Available records.
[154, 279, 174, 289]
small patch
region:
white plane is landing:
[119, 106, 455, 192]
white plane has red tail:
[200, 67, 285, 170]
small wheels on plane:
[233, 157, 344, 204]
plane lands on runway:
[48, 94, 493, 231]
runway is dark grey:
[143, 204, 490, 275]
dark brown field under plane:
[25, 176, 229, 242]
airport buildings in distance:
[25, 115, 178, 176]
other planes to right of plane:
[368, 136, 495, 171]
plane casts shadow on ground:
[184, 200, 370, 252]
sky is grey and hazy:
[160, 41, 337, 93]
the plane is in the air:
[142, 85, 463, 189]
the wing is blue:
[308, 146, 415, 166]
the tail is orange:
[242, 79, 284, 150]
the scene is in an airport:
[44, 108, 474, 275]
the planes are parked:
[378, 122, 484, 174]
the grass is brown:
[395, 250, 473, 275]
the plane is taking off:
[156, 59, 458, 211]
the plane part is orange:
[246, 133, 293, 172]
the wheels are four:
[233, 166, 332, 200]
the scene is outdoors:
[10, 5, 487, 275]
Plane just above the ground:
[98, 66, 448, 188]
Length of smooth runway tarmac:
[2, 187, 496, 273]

Written problem. Transcribe the data above in full, exactly.

Response below.
[154, 279, 174, 289]
small patch
region:
white plane is landing:
[119, 106, 455, 192]
white plane has red tail:
[200, 67, 285, 170]
small wheels on plane:
[233, 157, 344, 204]
plane lands on runway:
[48, 94, 493, 231]
runway is dark grey:
[143, 204, 490, 275]
dark brown field under plane:
[25, 176, 229, 242]
airport buildings in distance:
[25, 115, 178, 176]
other planes to right of plane:
[368, 136, 495, 171]
plane casts shadow on ground:
[184, 200, 370, 252]
sky is grey and hazy:
[160, 41, 337, 93]
the plane is in the air:
[142, 85, 463, 189]
the wing is blue:
[308, 146, 415, 166]
the tail is orange:
[242, 79, 284, 150]
the scene is in an airport:
[44, 108, 474, 275]
the planes are parked:
[378, 122, 484, 174]
the grass is brown:
[395, 250, 473, 275]
the plane is taking off:
[156, 59, 458, 211]
the plane part is orange:
[246, 133, 293, 172]
the wheels are four:
[233, 166, 332, 200]
the scene is outdoors:
[10, 5, 487, 275]
Plane just above the ground:
[98, 66, 448, 188]
Length of smooth runway tarmac:
[2, 187, 496, 273]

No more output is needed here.